The case had mixed results for the NAACP, Boyle said. Despite its legal victory, the organization was not successful in stopping the spread of housing segregation. But fundraising for this case did spur the creation of the NAACP’s influential Legal Defense Fund, which would later be used in many critical cases, including Brown vs. Board of Education.
While it would be easy to see Sweet as a civil rights hero, Boyle said that wasn’t the doctor’s aim.
“Dr. Sweet wasn’t a crusader. He didn’t want to battle for his race. The simple truth was that he found a house he could buy and he wanted to move in. There was nothing deep and complicated about it.”
By the same token, it isn’t easy to pigeonhole Sweet’s white neighbors who were so opposed to him and his family moving in, Boyle said.
While their actions were undeniably racist, they were not members of the Ku Klux Klan and they were not driven solely by hate.

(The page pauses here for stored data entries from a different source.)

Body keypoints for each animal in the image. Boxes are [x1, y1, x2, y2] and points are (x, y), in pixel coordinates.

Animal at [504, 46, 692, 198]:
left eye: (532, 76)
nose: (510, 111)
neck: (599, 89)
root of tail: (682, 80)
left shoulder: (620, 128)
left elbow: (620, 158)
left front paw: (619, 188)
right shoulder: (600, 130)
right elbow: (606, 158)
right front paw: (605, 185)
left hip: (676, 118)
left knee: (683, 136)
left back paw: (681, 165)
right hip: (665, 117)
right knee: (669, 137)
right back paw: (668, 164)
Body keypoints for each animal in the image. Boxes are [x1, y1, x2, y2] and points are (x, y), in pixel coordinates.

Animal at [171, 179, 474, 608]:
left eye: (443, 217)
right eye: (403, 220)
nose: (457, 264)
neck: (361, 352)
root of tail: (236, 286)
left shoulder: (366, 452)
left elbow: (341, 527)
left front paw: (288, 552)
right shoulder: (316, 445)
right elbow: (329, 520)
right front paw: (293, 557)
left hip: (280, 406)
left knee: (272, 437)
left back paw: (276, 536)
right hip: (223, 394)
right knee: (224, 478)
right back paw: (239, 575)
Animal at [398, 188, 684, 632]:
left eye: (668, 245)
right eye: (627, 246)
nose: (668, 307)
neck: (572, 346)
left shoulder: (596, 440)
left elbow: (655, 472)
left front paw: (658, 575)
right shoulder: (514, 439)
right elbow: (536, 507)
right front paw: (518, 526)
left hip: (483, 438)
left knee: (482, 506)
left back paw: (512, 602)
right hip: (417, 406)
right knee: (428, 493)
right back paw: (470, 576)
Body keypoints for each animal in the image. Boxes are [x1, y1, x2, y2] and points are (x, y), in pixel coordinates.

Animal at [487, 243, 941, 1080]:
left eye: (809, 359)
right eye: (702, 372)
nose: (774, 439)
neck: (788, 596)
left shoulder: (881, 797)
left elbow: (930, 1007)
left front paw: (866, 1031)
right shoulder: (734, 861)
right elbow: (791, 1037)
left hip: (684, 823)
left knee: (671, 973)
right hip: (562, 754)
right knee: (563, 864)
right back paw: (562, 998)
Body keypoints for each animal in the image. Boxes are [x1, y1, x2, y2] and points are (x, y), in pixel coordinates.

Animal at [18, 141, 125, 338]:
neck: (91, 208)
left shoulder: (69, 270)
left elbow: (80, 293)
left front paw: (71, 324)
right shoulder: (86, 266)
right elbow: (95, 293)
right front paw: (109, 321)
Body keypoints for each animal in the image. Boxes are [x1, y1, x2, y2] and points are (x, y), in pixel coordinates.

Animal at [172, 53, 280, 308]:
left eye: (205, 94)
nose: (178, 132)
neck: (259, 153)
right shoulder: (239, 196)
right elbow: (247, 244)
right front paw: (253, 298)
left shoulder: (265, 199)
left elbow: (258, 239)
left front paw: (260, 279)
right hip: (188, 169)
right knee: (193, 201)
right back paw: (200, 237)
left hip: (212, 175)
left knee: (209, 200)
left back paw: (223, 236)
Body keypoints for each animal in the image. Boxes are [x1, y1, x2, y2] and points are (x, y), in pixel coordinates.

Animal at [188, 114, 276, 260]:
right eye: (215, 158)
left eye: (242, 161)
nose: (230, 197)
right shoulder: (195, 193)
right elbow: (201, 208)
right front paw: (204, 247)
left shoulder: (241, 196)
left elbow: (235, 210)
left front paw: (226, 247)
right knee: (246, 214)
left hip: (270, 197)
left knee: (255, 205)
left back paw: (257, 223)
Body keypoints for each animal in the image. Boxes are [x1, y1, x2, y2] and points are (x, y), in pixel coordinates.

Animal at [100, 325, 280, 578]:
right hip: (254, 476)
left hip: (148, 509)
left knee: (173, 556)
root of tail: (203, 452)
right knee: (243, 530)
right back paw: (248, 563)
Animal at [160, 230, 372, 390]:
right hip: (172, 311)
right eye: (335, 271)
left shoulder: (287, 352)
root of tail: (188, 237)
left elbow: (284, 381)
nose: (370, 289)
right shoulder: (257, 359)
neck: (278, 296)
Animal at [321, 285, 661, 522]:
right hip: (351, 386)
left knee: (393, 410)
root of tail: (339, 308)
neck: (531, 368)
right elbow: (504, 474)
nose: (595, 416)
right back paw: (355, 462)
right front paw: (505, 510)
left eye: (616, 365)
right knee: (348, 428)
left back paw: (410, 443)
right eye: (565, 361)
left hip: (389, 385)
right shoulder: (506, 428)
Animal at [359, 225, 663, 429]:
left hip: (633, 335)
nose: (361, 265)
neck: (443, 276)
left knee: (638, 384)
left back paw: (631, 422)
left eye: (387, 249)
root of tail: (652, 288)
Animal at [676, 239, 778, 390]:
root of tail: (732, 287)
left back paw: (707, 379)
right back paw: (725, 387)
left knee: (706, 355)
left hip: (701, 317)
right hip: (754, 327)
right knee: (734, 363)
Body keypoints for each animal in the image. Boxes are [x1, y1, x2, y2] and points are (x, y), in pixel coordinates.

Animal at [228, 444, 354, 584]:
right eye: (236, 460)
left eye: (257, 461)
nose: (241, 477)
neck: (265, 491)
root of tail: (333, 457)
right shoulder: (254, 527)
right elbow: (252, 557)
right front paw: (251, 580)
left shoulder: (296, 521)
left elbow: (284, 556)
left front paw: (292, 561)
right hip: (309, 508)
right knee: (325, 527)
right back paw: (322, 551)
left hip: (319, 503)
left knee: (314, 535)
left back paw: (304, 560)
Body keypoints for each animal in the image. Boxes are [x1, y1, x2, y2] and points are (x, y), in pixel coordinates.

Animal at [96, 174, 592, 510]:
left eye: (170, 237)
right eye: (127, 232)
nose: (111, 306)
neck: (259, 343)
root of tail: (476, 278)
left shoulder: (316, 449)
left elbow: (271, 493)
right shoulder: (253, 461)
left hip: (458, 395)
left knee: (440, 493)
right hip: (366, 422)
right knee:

The neighbors, most of whom were working class or lower-end white-collar workers, struggled financially to meet their mortgages. There was a real threat that their property values would decline dramatically if a black family moved into the neighborhood.
“They were scared for a lot of racist reasons and economic reasons that got all tangled up together,” he said. “If we make them into Klansmen – which they were not – it is too easy to dismiss them. But they were ordinary people, and that’s what makes this story even more poignant.”
And the fact that housing segregation would continue and even grow in the United States for years, despite the legal and public relations victory, meant that there wasn’t a happy ending for anyone, Boyle said. In fact, he points out, the 2000 U.S. Census showed Detroit is still the second-most segregated city in the country, right behind Milwaukee.
“The problem that black leaders highlighted with the Sweet case in 1925 is still with us today,” Boyle said.
“Housing segregation is so common today that it may almost seem natural to many people. But it wasn’t always that way. There was a moment in time when segregation was created, and people fought against it. And this story is about that moment in time.”